[Python-Dev] Status of the fix for the hash collision vulnerability
Guido van Rossum
guido at python.org
Fri Jan 13 22:22:32 CET 2012
On Fri, Jan 13, 2012 at 10:13 AM, Mark Dickinson <dickinsm at gmail.com> wrote:
> On Fri, Jan 13, 2012 at 5:43 PM, Guido van Rossum <guido at python.org>
> wrote:
> >> How pathological do you consider the set
> >>
> >> {1 << n for n in range(2000)}
> >>
> >> to be?
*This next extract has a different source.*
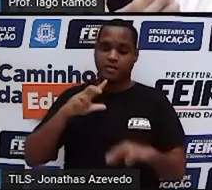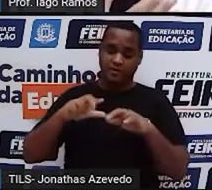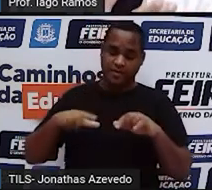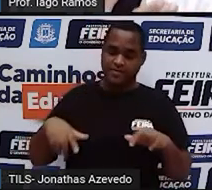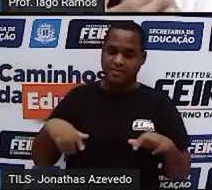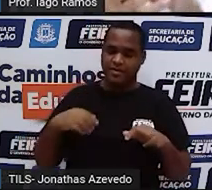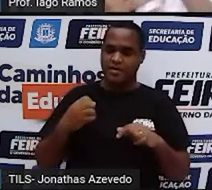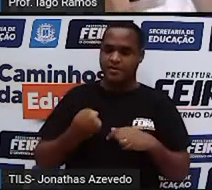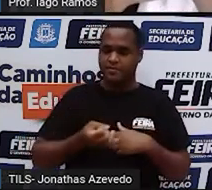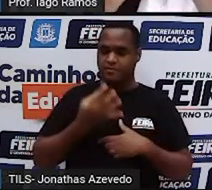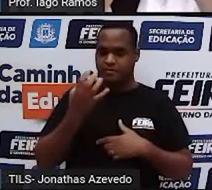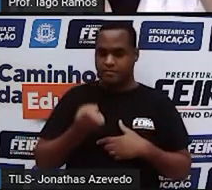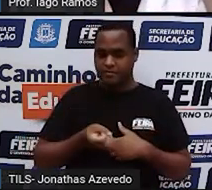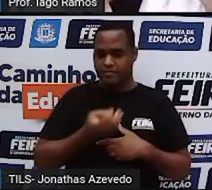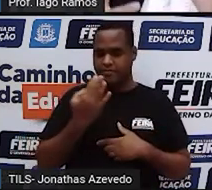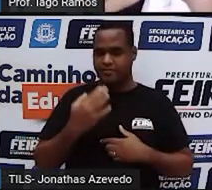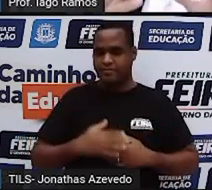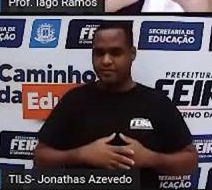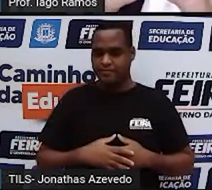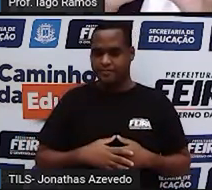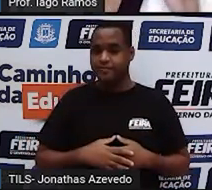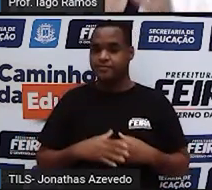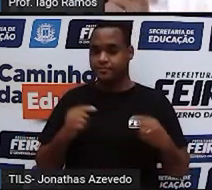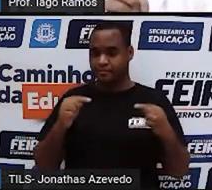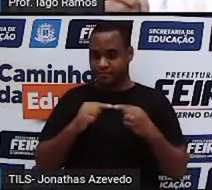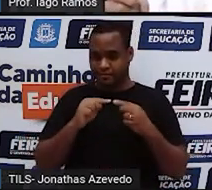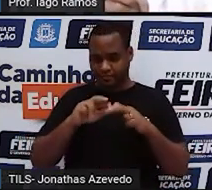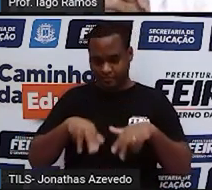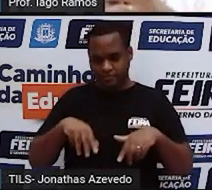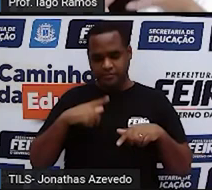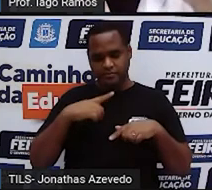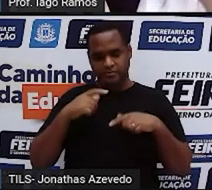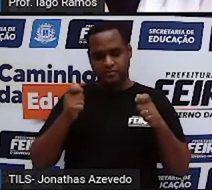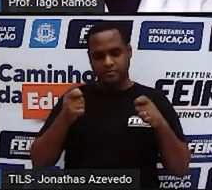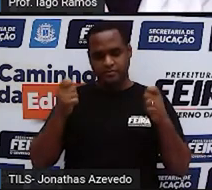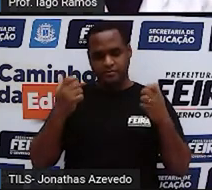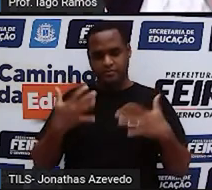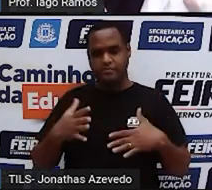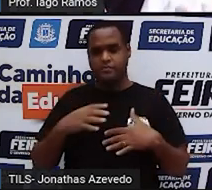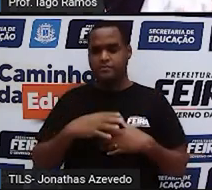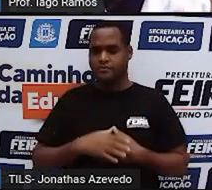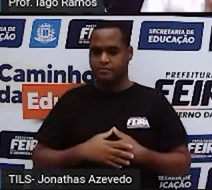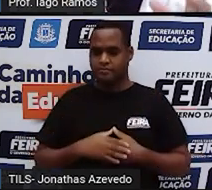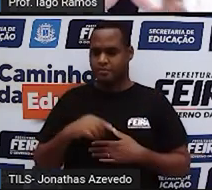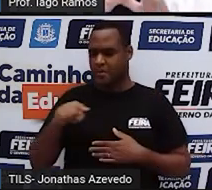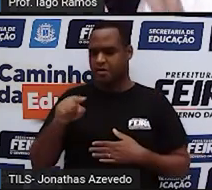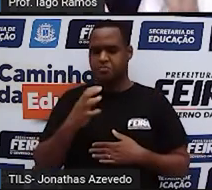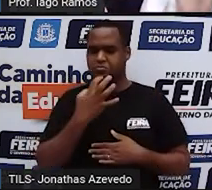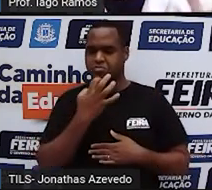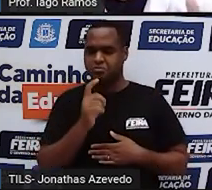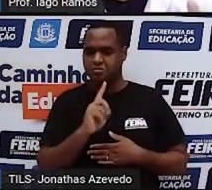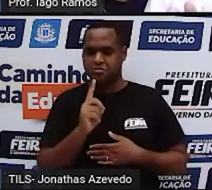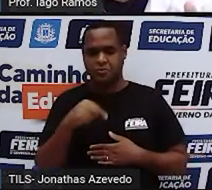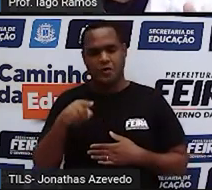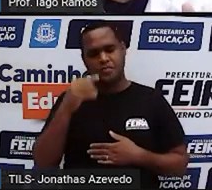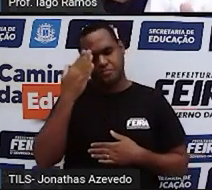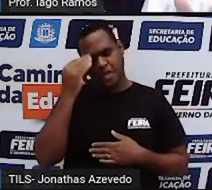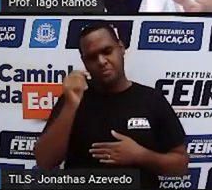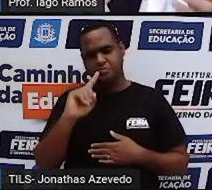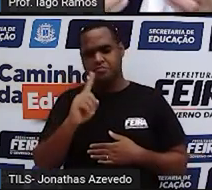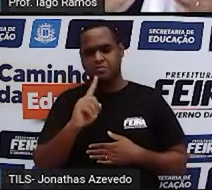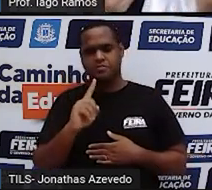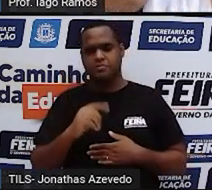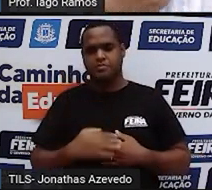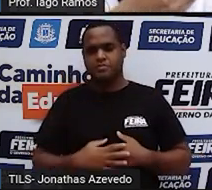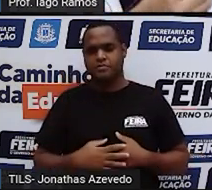quantidades, para simbolizar eles. Eles não são conhecidos, a gente não sabe quem são. Então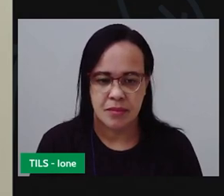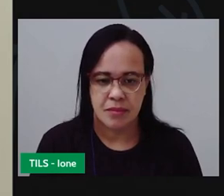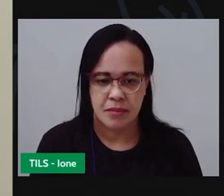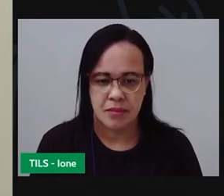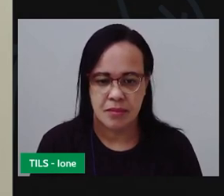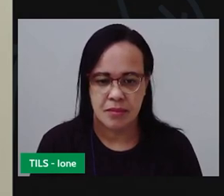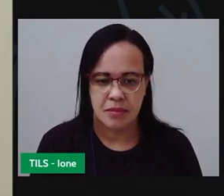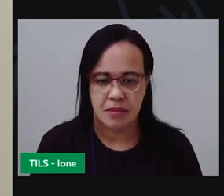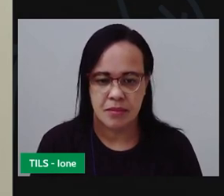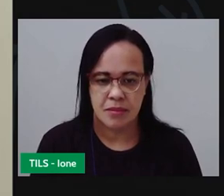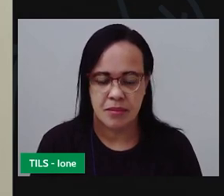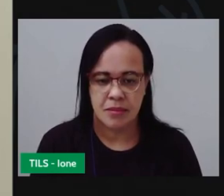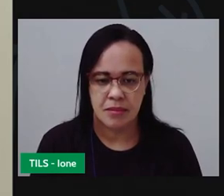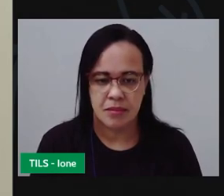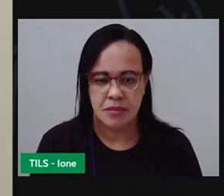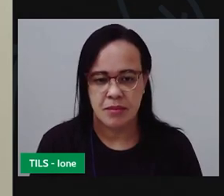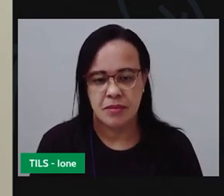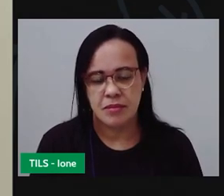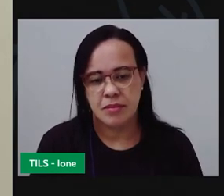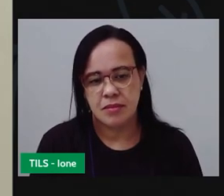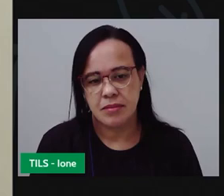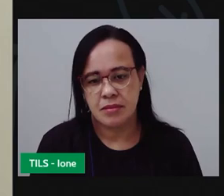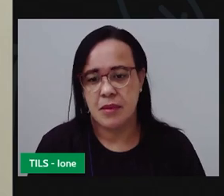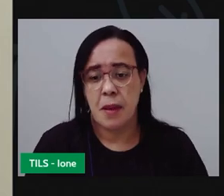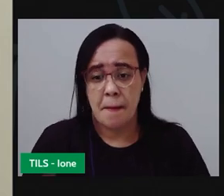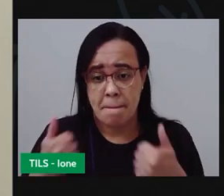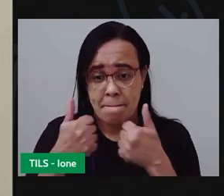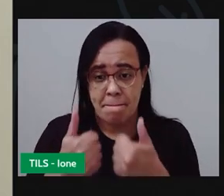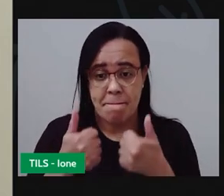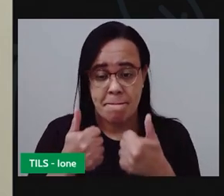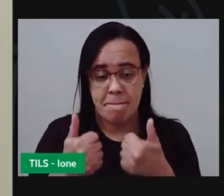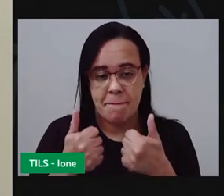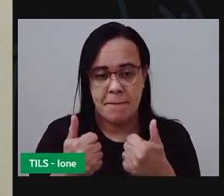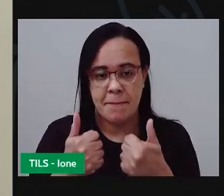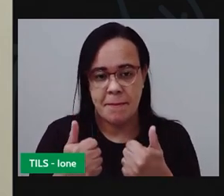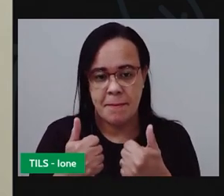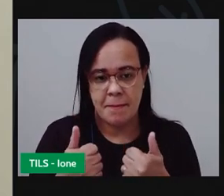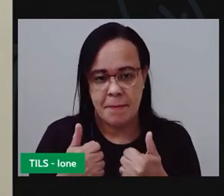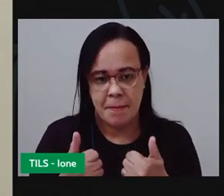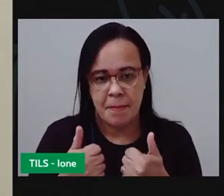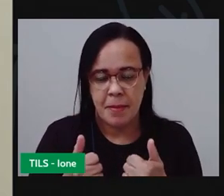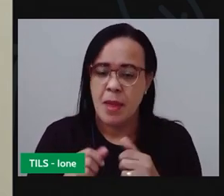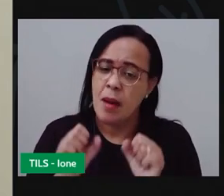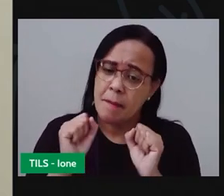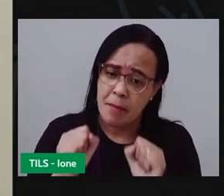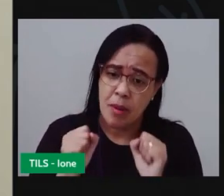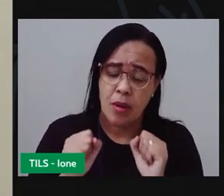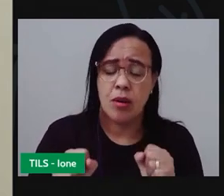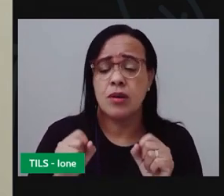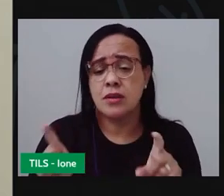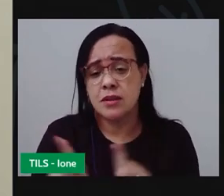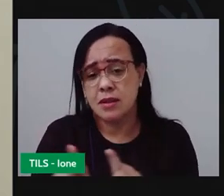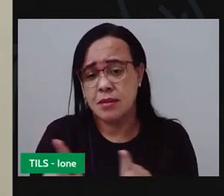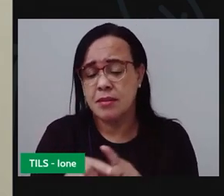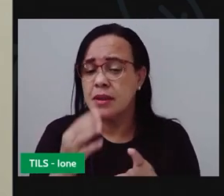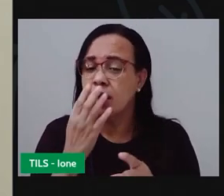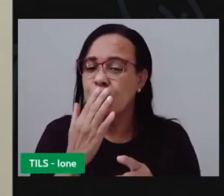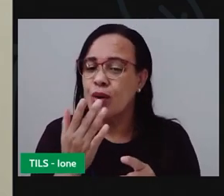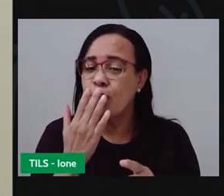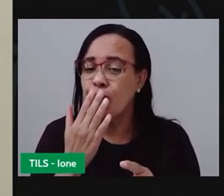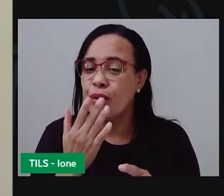para que ele fique bem preso você pode usar fita colorida para deixar ele bem bonito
What about the set:
> >>
> >> ieee754_powers_of_two = {2.0**n for n in range(-1074, 1024)}
> >>
> >> ? The > 2000 elements of the latter set have only 61 distinct hash
> >> values on 64-bit machine, so there will be over 2000 total collisions
> >> involved in creating this set (though admittedly only around 30
> >> collisions per hash value).
> >
> > Hm... So how does the collision counting work for this case?
>
> Ah, my bad. It looks like the ieee754_powers_of_two is safe---IIUC,
> it's the number of collisions involved in a single key-set operation
> that's limited. So a dictionary with keys {1<<n for n in range(2000)}
> is fine, but a dictionary with keys {1<<(61*n) for n in range(2000)}
> is not:
>
> >>> {1<<(n*61):True for n in range(2000)}
> Traceback (most recent call last):
> File "<stdin>", line 1, in <module>
> File "<stdin>", line 1, in <dictcomp>
> KeyError: 'too many hash collisions'
> [67961 refs]
>
> I'd still not consider this particularly pathological, though.
Really? Even though you came up with specifically to prove me wrong?